Updating will change the B + tree, and indexing the frequently updated fields will greatly reduce the database performance.

“Gender” is an attribute with low discrimination. It is meaningless to establish an index. It can not effectively filter data. Its performance is similar to that of full table scanning.

Generally, the index can be established when the discrimination is more than 80%. Discrimination can be usedCount (distinct) (column name)) / count (\ *)To calculate.

  1. Use the overlay index to query and avoid returning to the table.

For the queried column, the data can be obtained from the index rather than through the locatorrow-locatorAgainrowThat is, “the queried column should be overwritten by the index”, which can accelerate the query.

  1. Indexed columns cannot be emptynull, usenot nullConstraints and defaults

  2. Use delay correlation or sub query to optimize the super multi paging scenario,

MySQL is not skippingoffsetOK, but takeoffset+NOK, then give up beforeoffsetLine, returnNOK, then whenoffsetWhen it is very large, the efficiency is very low. Either control the total number of returns or SQL rewrite the pages that exceed a specific threshold.
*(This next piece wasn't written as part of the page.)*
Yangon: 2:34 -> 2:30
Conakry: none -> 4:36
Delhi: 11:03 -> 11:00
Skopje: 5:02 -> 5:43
  1. For fields with unique business characteristics, even the combination of multiple fields, a unique index must be built.

  2. It’s best not to use more than three watchesjoin, needjoinThe fields and data types must be consistent. In multi table Association query, ensure that the associated fields need to have indexes.

  3. If you clearly know that there is only one query result,limit 1It can improve efficiency, such as when verifying login.

  4. The select statement must indicate the field name

  5. If the sorting field does not use an index, sort as little as possible

  6. Try to useunion allreplaceunionunionThe uniqueness filtering operation needs to be performed after the collection is merged, which will involve sorting, a large number of CPU operations, and increase resource consumption and delay. Of course, useunion allThe premise of is that there is no duplicate data between the two result sets.

8、 Summary

Indexing is a very important technology!

However, every time an index is established, a space needs to be opened on the hard disk to store the data structure required by the index (although the expression is not accurate, it means this). Therefore, it is not recommended to establish an index for too long fields.

Moreover, the more indexes are established, the better. Although the index can improve the query efficiency, it will greatly affect the efficiency of insertion, deletion and modification, because each data update will involve the modification of the index.

To sum up, when inserting a large amount of data, we need to delete the index of the data table first and re-establish the index after the insertion, so as to ensure the efficiency of the database to the greatest extent!